Step 2: Mark-up your transcription with XML according to TEI heirarchies

  1. Encode the body of the text. Your TEI encoding should follow standard format. Though the EditionCrafter workflow will create a new <ab> for every page of transcribed text automatically, you should still encode the text you transcribe with appropriate tags, <title>, <PersonName>, <term>, <supplied>,<measure>, and other tags within the TEI glossary as necessary. Please refer to the first sixteen folios of transcribed pages in dyngley-data/transciptions for a model of how to incorporate tags. You can also refer to the glossary of official TEI elements here, or you can review the basic TEI tags in the Basic Tagging tutorial from the Women Writer’s Project.
  2. Check the order and hierarchy of your code. Are all open elements closed again? Are elements nested properly? Copy and paste your TEI into Code Beautify if you’d like to check for open tags and broken elements.
  3. Finally, once you’re sure you’ve got the TEI and transcription right, it’s time to upload your transcription to the repository dyngley-data in our GitHub organization so that I can include your work in the critical edition of TCC MS O.8.35!
  4. Create a branch in the dyngley-data repository named lastname_transcription. Upload the file to the transcriptions folder within that branch. Finish by submitting a pull request to the main branch of our repository.
  5. Once I’ve looked over your transcription, I’ll merge your pull request and then run EditionCrafter to incorporate your transcription into our digital edition.

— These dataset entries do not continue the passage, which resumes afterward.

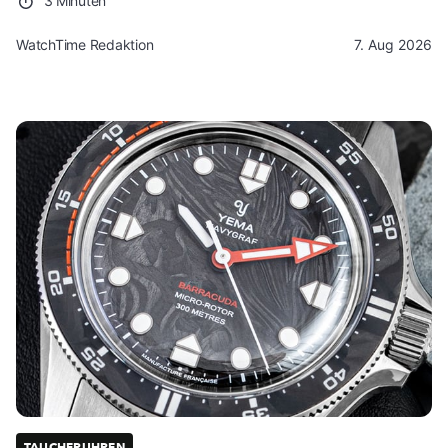
3 Minuten
WatchTime Redaktion
7. Aug 2026
TAUCHERUHREN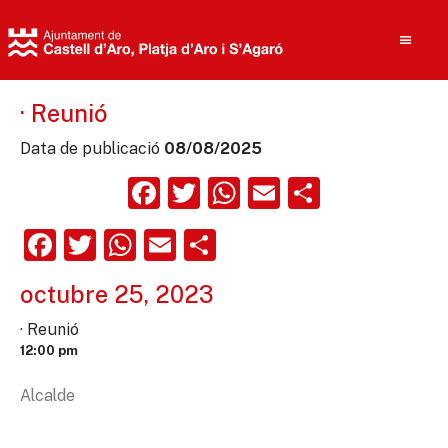
· Reunió
Data de publicació
08/08/2025
Cerca
Facebook
Twitter
WhatsApp
Email
Compart
Facebook
Twitter
WhatsApp
Email
Comparteix
octubre 25, 2023
· Reunió
12:00 pm
Alcalde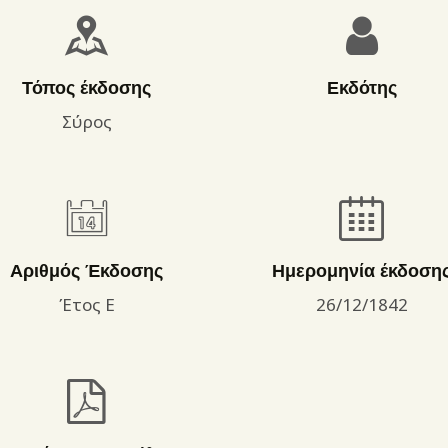
ΌΡΟΙ ΧΡΉΣΗΣ
Τόπος έκδοσης
Εκδότης
Σύρος
Αριθμός Έκδοσης
Ημερομηνία έκδοση
Έτος Ε
26/12/1842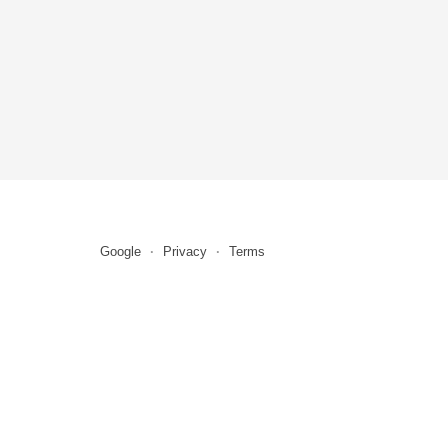
Google
Privacy
Terms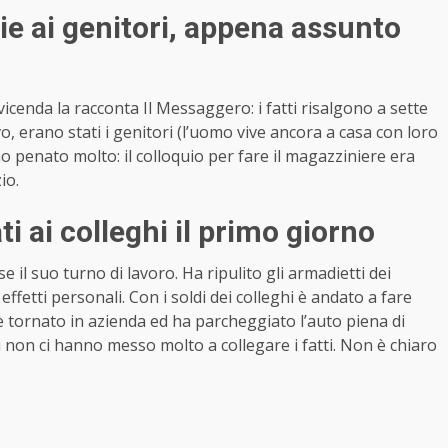
ie ai genitori, appena assunto
icenda la racconta Il Messaggero: i fatti risalgono a sette
, erano stati i genitori (l’uomo vive ancora a casa con loro
o penato molto: il colloquio per fare il magazziniere era
io.
ti ai colleghi il primo giorno
il suo turno di lavoro. Ha ripulito gli armadietti dei
effetti personali. Con i soldi dei colleghi è andato a fare
 tornato in azienda ed ha parcheggiato l’auto piena di
hi non ci hanno messo molto a collegare i fatti. Non è chiaro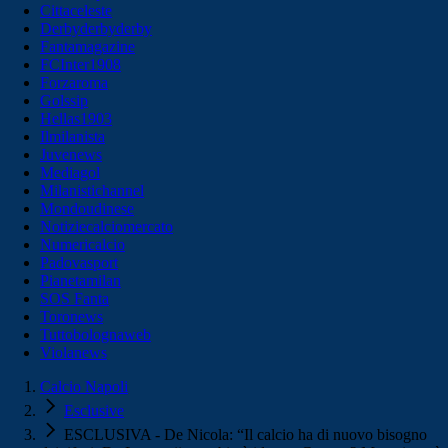
Cittaceleste
Derbyderbyderby
Fantamagazine
FCInter1908
Forzaroma
Golssip
Hellas1903
Ilmilanista
Juvenews
Mediagol
Milanistichannel
Mondoudinese
Notiziecalciomercato
Numericalcio
Padovasport
Pianetamilan
SOS Fanta
Toronews
Tuttobolognaweb
Violanews
Calcio Napoli
Esclusive
ESCLUSIVA - De Nicola: “Il calcio ha di nuovo bisogno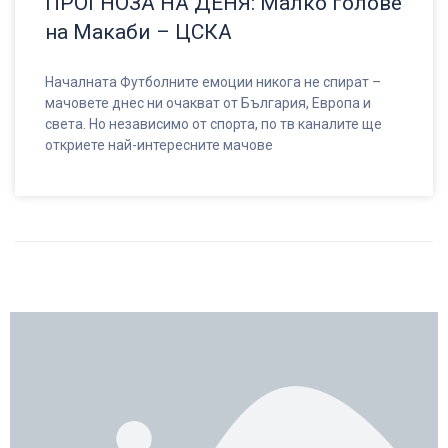
ПРОГНОЗА НА ДЕНЯ: Малко голове
на Макаби – ЦСКА
Началната Футболните емоции никога не спират –
мачовете днес ни очакват от България, Европа и
света. Но независимо от спорта, по тв каналите ще
откриете най-интересните мачове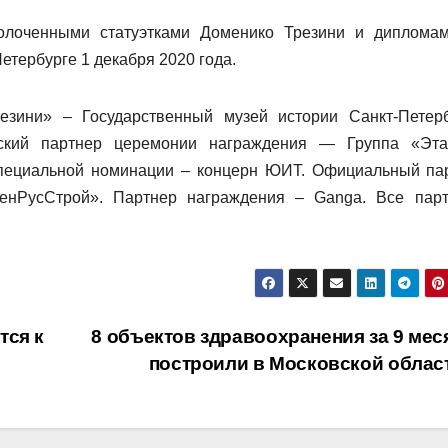
золоченными статуэтками Доменико Трезини и диплома
етербурге 1 декабря 2020 года.
езини» – Государственный музей истории Санкт-Петерб
еский партнер церемонии награждения — Группа «Эта
специальной номинации – концерн ЮИТ. Официальный па
ЛенРусСтрой». Партнер награждения – Ganga. Все пар
тся к
8 объектов здравоохранения за 9 мес
построили в Московской облас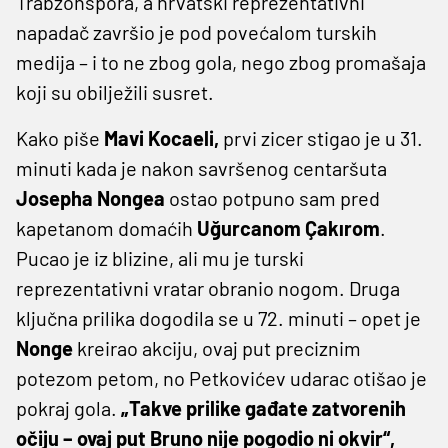
Trabzonspora, a hrvatski reprezentativni
napadač završio je pod povećalom turskih
medija – i to ne zbog gola, nego zbog promašaja
koji su obilježili susret.
Kako piše
Mavi Kocaeli,
prvi zicer stigao je u 31.
minuti kada je nakon savršenog centaršuta
Josepha Nongea
ostao potpuno sam pred
kapetanom domaćih
Uğurcanom Çakırom
.
Pucao je iz blizine, ali mu je turski
reprezentativni vratar obranio nogom. Druga
ključna prilika dogodila se u 72. minuti – opet je
Nonge
kreirao akciju, ovaj put preciznim
potezom petom, no Petkovićev udarac otišao je
pokraj gola.
„Takve prilike gađate zatvorenih
očiju – ovaj put Bruno nije pogodio ni okvir“,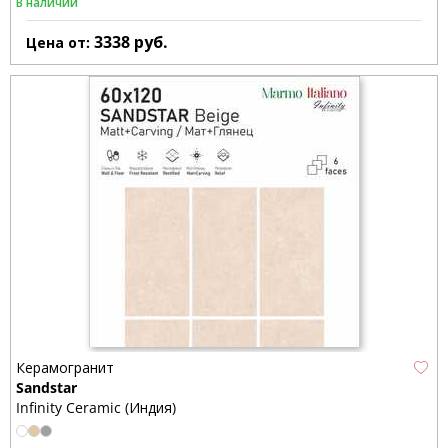
В наличии
3338
руб.
Цена от:
Керамогранит
Sandstar
Infinity Ceramic (Индия)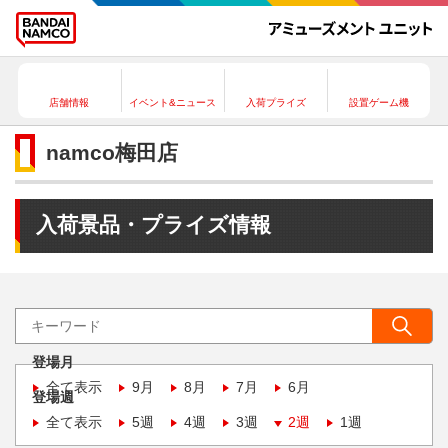
店舗情報
イベント&ニュース
入荷プライズ
設置ゲーム機
namco梅田店
入荷景品・プライズ情報
登場月
全て表示
9月
8月
7月
6月
登場週
全て表示
5週
4週
3週
2週
1週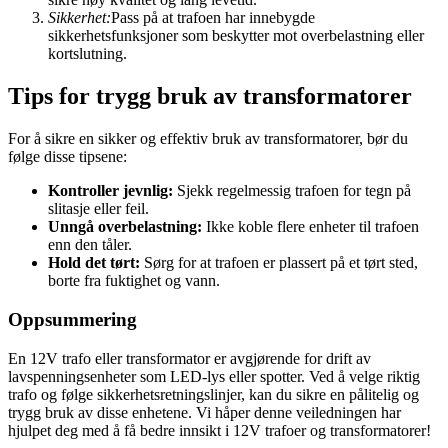
Sikkerhet:
Pass på at trafoen har innebygde
sikkerhetsfunksjoner som beskytter mot overbelastning eller
kortslutning.
Tips for trygg bruk av transformatorer
For å sikre en sikker og effektiv bruk av transformatorer, bør du
følge disse tipsene:
Kontroller jevnlig:
Sjekk regelmessig trafoen for tegn på
slitasje eller feil.
Unngå overbelastning:
Ikke koble flere enheter til trafoen
enn den tåler.
Hold det tørt:
Sørg for at trafoen er plassert på et tørt sted,
borte fra fuktighet og vann.
Oppsummering
En 12V trafo eller transformator er avgjørende for drift av
lavspenningsenheter som LED-lys eller spotter. Ved å velge riktig
trafo og følge sikkerhetsretningslinjer, kan du sikre en pålitelig og
trygg bruk av disse enhetene. Vi håper denne veiledningen har
hjulpet deg med å få bedre innsikt i 12V trafoer og transformatorer!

Note: If you’d like more information on how EditionCrafter works to combine the XML of your marked-up transcription with the XML of the IIIF manifest, you can read about that here. I’m also happy to explain it in more detail in class, though I’m not the developer!

Step 4: Explain yourself

  1. Draft a post following our course protocols (make a new branch in spring-2026 called lastname-dt3, navigate to the _posts folder and create a new .md file titled yyyy-mm-dd-your title.md, or draft the post in Google docs and then download and upload the .md file) and include the appropriate YAML header.
  2. Somewhere in your post you should copy your transcription and TEI encoding from your .txt file. You’ll want to set off your mark-up to show up as code on our blog, which means you’ll need to use the appropriate Markdown syntax. (Hint: bracket your marked-up transcription with triple ticks at the start and at the end. You can always refer back to the Getting Started with Markdown lesson you completed at the start of the semester.)
  3. In the same .md file, write a 4-5 paragraph blog post responding to the following questions:
  • Why did you choose the page that you did? What recipes were in your transcription?
  • What was the process of learning to transcribe Middle English like?
  • What questions do you have about the act of recording this recipe in a manuscript?
  • What aspects of the document does TEI make more visible to a future researcher?
  • How does encoding the text transform its utility?
  • What questions about the relationship between technical writing and making emerged in this process?

Step 5: Submission

Finish by submitting a pull request to the master branch of the spring-2026.